Aufgabe 1 »
Zum Artikel über den Generalstreik in Honduras:
(a) Welche drei Gewerkschaftsverbände haben den Generalstreik angekündigt?
(b) Wer ist Generalsekretär der CUTH?
(c) In welchen Ländern haben sich Zelayas Anhänger nahe der Grenze versammelt?
Aufgabe 2 » Schreiben Sie aus dem Artikel über den Generalstreik in Honduras den Abschnitt von „Über die Grenze“ bis einschließlich „CUTH-Generalsekretär Juan Barahona.“ wortgetreu ab.

Seite »

■ ■ ■ ■

Über die Grenze

Die drei wichtigsten Gewerkschaftsverbände von Honduras wollen die Wirtschaft in dem zentralamerikanischen Land ab dem heutigen Donnerstag mit einem Generalstreik zum Erliegen bringen. Damit soll der Druck auf das Regime der Putschisten weiter erhöht werden. Wie CGT, CTH und CUTH in Tegucigalpa ankündigten, soll der Ausstand durch Straßenblockaden und die Schließung aller öffentlichen Einrichtungen des Landes unterstützt werden. »Wir werden die Putschisten dort treffen, wo es ihnen weh tut, nämlich an ihren Geldbörsen«, sagte CUTH-Generalsekretär Juan Barahona.

Nicht nur die bevorstehende Zuspitzung der Protestaktionen, sondern auch die offenbar unmittelbar bevorstehende Rückkehr des rechtmäßigen Präsidenten Manuel Zelaya sorgt für eine immer angespanntere Stimmung in Honduras. Am Dienstag hatte Zelaya in Managua angekündigt, am Donnerstag die Grenze nach Honduras überschreiten zu wollen. Begleitet werden soll der Präsident von zahlreichen honduranischen Anhängern, die sich in El Salvador, Guatemala und Nicaragua in der Nähe der Grenze zu ihrem Heimatland versammelt haben.

■ ■ ■ ■

[Gesammelte Daten]

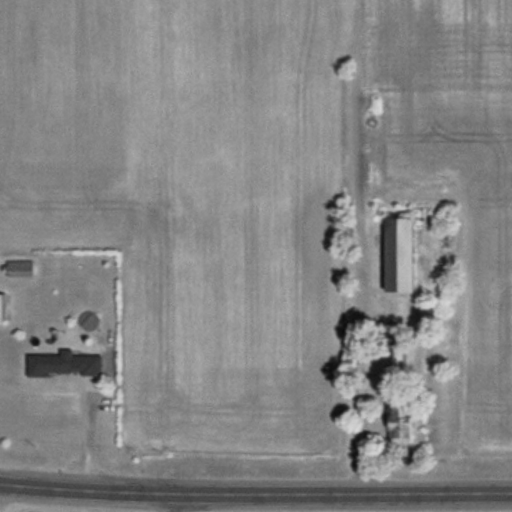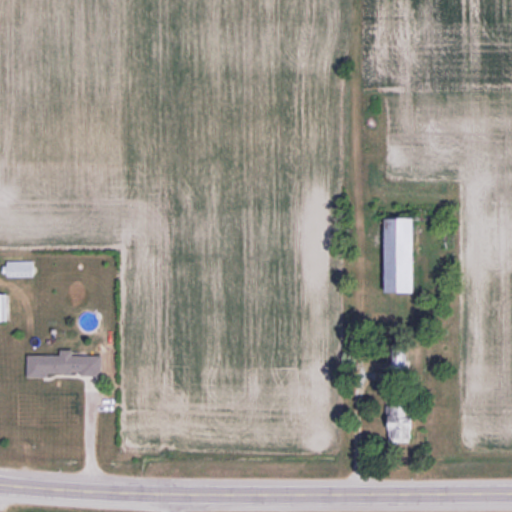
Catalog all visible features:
building: (405, 255)
building: (20, 269)
building: (68, 365)
building: (404, 422)
road: (255, 491)
road: (173, 501)
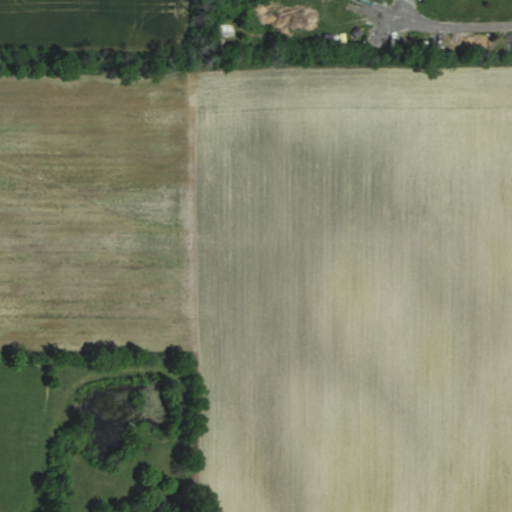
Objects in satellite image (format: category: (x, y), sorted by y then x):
road: (462, 27)
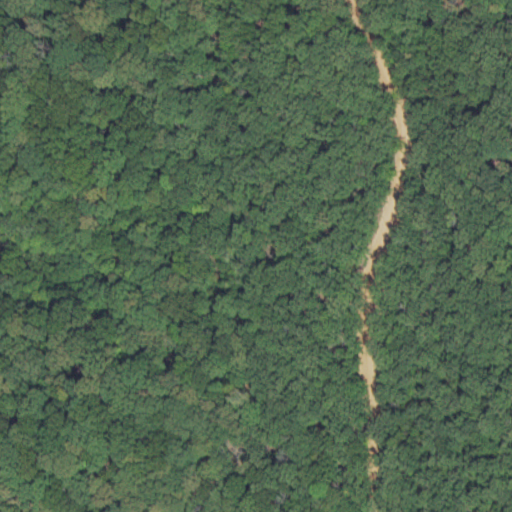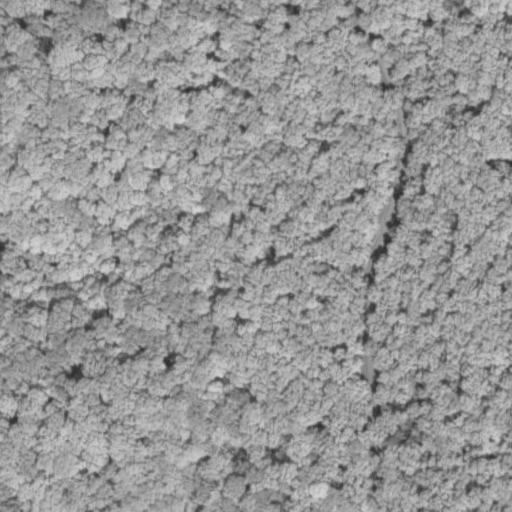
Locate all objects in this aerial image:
road: (376, 250)
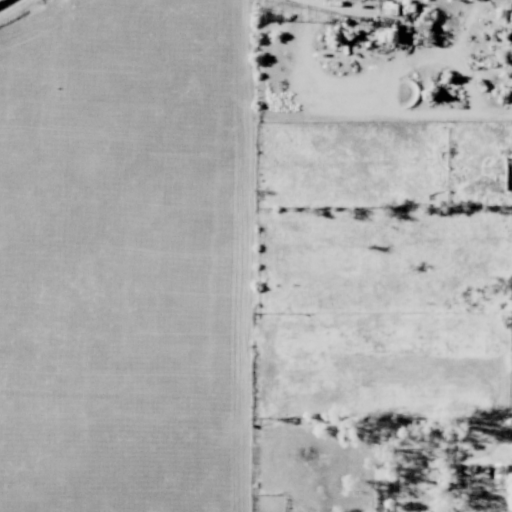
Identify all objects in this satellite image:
building: (511, 10)
power tower: (270, 12)
building: (381, 477)
building: (506, 509)
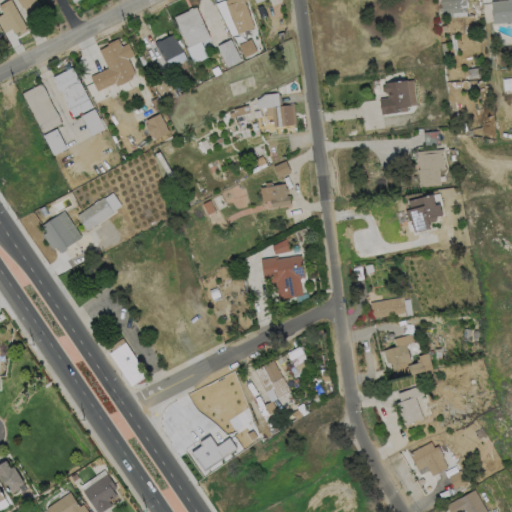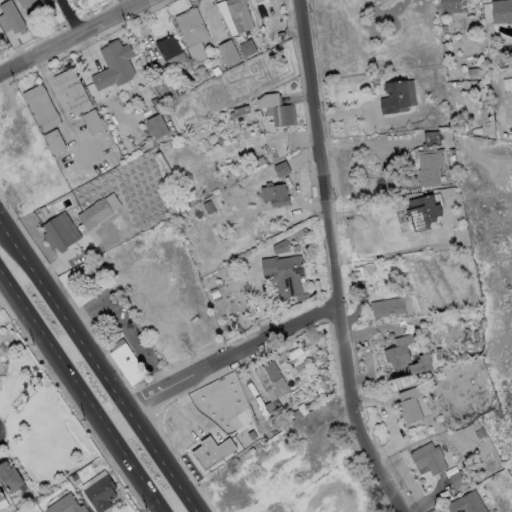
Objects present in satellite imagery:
building: (72, 0)
building: (73, 0)
building: (260, 0)
building: (258, 1)
building: (449, 5)
building: (30, 6)
building: (30, 8)
building: (453, 8)
building: (500, 10)
building: (501, 10)
building: (238, 15)
building: (239, 15)
road: (68, 16)
building: (10, 17)
building: (10, 18)
building: (443, 29)
building: (192, 32)
building: (192, 32)
road: (71, 35)
building: (168, 46)
building: (247, 47)
building: (247, 47)
building: (227, 52)
building: (228, 53)
building: (112, 66)
building: (112, 66)
building: (475, 72)
building: (507, 83)
building: (163, 85)
building: (72, 91)
building: (72, 91)
building: (397, 96)
building: (397, 96)
building: (155, 104)
building: (41, 107)
building: (41, 107)
building: (276, 110)
building: (238, 111)
building: (285, 115)
building: (91, 121)
building: (155, 126)
building: (155, 126)
building: (430, 137)
building: (430, 138)
building: (54, 141)
road: (362, 143)
building: (259, 160)
building: (429, 166)
building: (429, 166)
building: (281, 168)
building: (281, 168)
building: (274, 194)
building: (276, 195)
building: (208, 207)
building: (98, 210)
building: (98, 210)
building: (43, 211)
building: (422, 211)
building: (422, 211)
building: (59, 231)
building: (302, 231)
building: (60, 232)
road: (372, 235)
building: (279, 246)
road: (331, 261)
building: (357, 273)
building: (283, 274)
building: (284, 274)
building: (214, 293)
building: (386, 307)
building: (387, 307)
road: (231, 352)
building: (400, 355)
building: (404, 357)
building: (296, 358)
building: (297, 360)
building: (126, 361)
building: (126, 362)
road: (97, 363)
building: (271, 378)
building: (271, 380)
road: (83, 386)
building: (410, 403)
building: (409, 404)
building: (211, 452)
building: (212, 452)
building: (427, 459)
building: (427, 459)
building: (73, 476)
building: (9, 477)
building: (10, 478)
building: (456, 478)
building: (456, 479)
building: (100, 492)
building: (100, 493)
building: (1, 496)
building: (1, 497)
building: (465, 503)
building: (466, 503)
building: (65, 505)
building: (65, 505)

■ ■ ■ ■

Antwort 1 »
(a) CGT, CTH und CUTH
(b) Juan Barahona
(c) In El Salvador, Guatemala und Nicaragua

Antwort 2 »
Über die Grenze

Die drei wichtigsten Gewerkschaftsverbände von Honduras wollen die Wirtschaft in dem zentralamerikanischen Land ab dem heutigen Donnerstag mit einem Generalstreik zum Erliegen bringen. Damit soll der Druck auf das Regime der Putschisten weiter erhöht werden. Wie CGT, CTH und CUTH in Tegucigalpa ankündigten, soll der Ausstand durch Straßenblockaden und die Schließung aller öffentlichen Einrichtungen des Landes unterstützt werden. »Wir werden die Putschisten dort treffen, wo es ihnen weh tut, nämlich an ihren Geldbörsen«, sagte CUTH-Generalsekretär Juan Barahona.